Drive to the Championship

How a turn on the road to junior college took Nicholas Edwards to Eastern — and the FCS championship game.

Drive to the Championship
Nicholas Edwards

NO. 1 EWU VS. NO. 5 DELAWARE

What: Football Championship Subdivision National Championship
When:
Friday, Jan. 7, 4:05 pm
Where:
Pizza Hut Park, Frisco, Texas. TV/Radio: ESPN2/ESPN 700 AM.
Records:
Both teams are 12-2
Keys to game:
Both teams run and throw the ball well. Eastern’s defensive statistics suffer from playing in the wide-open, pass-happy Big Sky Conference, but they also have a knack for making big stops at key times. The Blue Hens lead the FCS with just 11.5 points allowed per game.

A famous philosopher — it was probably Socrates or Vince Lombardi — maintained that it was better to be lucky than good. Nicholas Edwards and the Eastern Washington University football team are taking no chances. They’ve decided it is best to be lucky and good (with help from some clutch performances).

Edwards, a sophomore wide receiver from Tacoma, has played a major role in leading Eastern to Friday’s national championship game.

Relatively quiet during the 11-game regular season (31 catches for 337 yards and two touchdowns), he has led the Eagles in three playoff games with 20 receptions for 203 yards and four touchdowns.

Edwards tied a career high with eight catches in Eastern’s playoff opener and, in the quarterfinal, set up the game-tying extra-point kick by catching a touchdown pass with 23 seconds left in the game. Then he posted career highs of nine catches and 82 receiving yards (with two touchdowns) in last week’s semifinal.

“He’s just coming into his own, he really knows what he’s doing out there,” quarterback Bo Levi Mitchell says. “He works harder than I do. It’s hard to say as a quarterback, but he does.”

Edwards is big (6-foot-3, 200 pounds) and fast (4.57 seconds on grass in the 40-yard dash), but he received no football scholarship offers after starring on weak teams at Foss High School. He was headed to Santa Rosa (Calif.) Junior College when Eastern made him a last-minute walk-on offer.

“He’s absolutely exceeded, obviously, any level that people thought he would be coming out of high school,” Eastern coach Beau Baldwin says. “That’s a credit to his work ethic.”

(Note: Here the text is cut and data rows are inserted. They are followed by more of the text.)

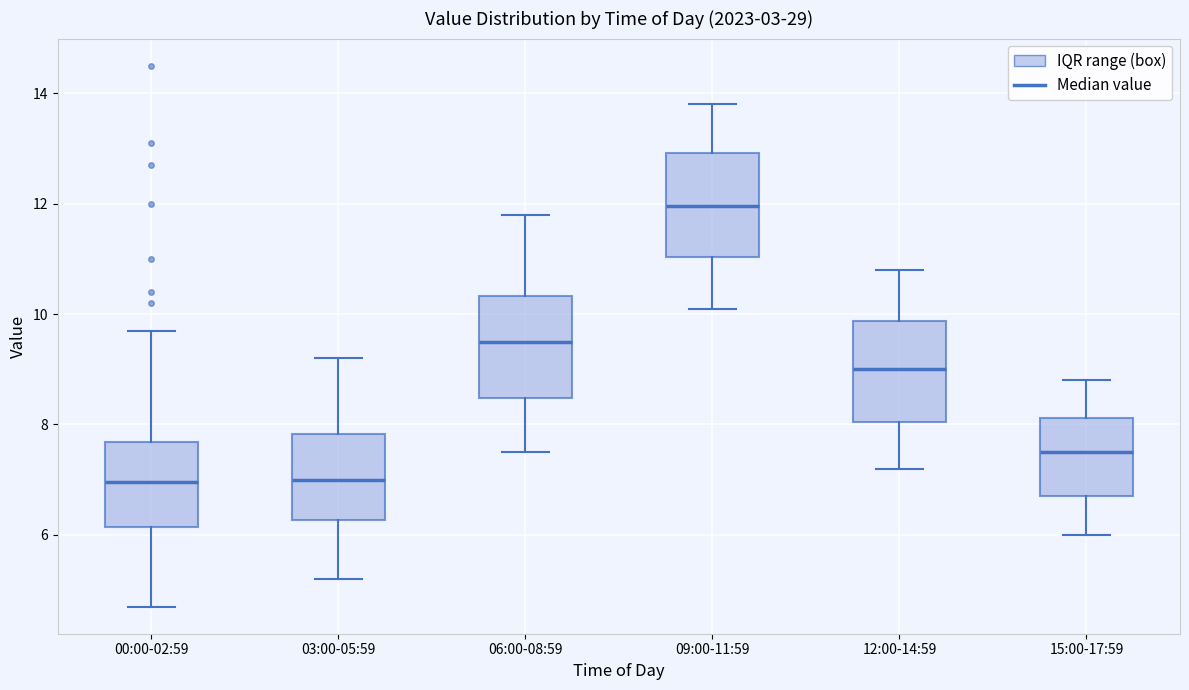

Reading left to right, transcribe this box plot: for each box, give where its median line is, the range the box spans, and where its two whiskers end, as read against the y-axis. The values are not printed on the chart, so give them approximately, as read against the axis.

00:00-02:59: median 7.0, box 6.2 to 7.6, whiskers 4.8 to 9.8
03:00-05:59: median 7.0, box 6.2 to 7.8, whiskers 5.2 to 9.2
06:00-08:59: median 9.6, box 8.4 to 10.4, whiskers 7.6 to 11.8
09:00-11:59: median 12.0, box 11.0 to 13.0, whiskers 10.2 to 13.8
12:00-14:59: median 9.0, box 8.0 to 9.8, whiskers 7.2 to 10.8
15:00-17:59: median 7.6, box 6.8 to 8.2, whiskers 6.0 to 8.8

Edwards, an affable young man who recently became engaged to high school sweetheart Macca Diaz, says he has always prided himself on hard work. He became even more determined, however, when no schools offered him a scholarship.

“I knew I was an elite receiver … I knew I should have earned a scholarship out of high school, but I didn’t,” said Edwards, who eventually earned one from Eastern. “It made me hungry to get a scholarship.”

Edwards credits his work ethic and unselfish attitude to his family life in the rugged Hilltop section of Tacoma. A devout Christian, Edwards plans to coach high school football or help youth in some other manner once he’s done playing.

“I see what type of people that come out (of the Hilltop),” Edwards says. “I didn’t want to be that. I wanted to be somebody.”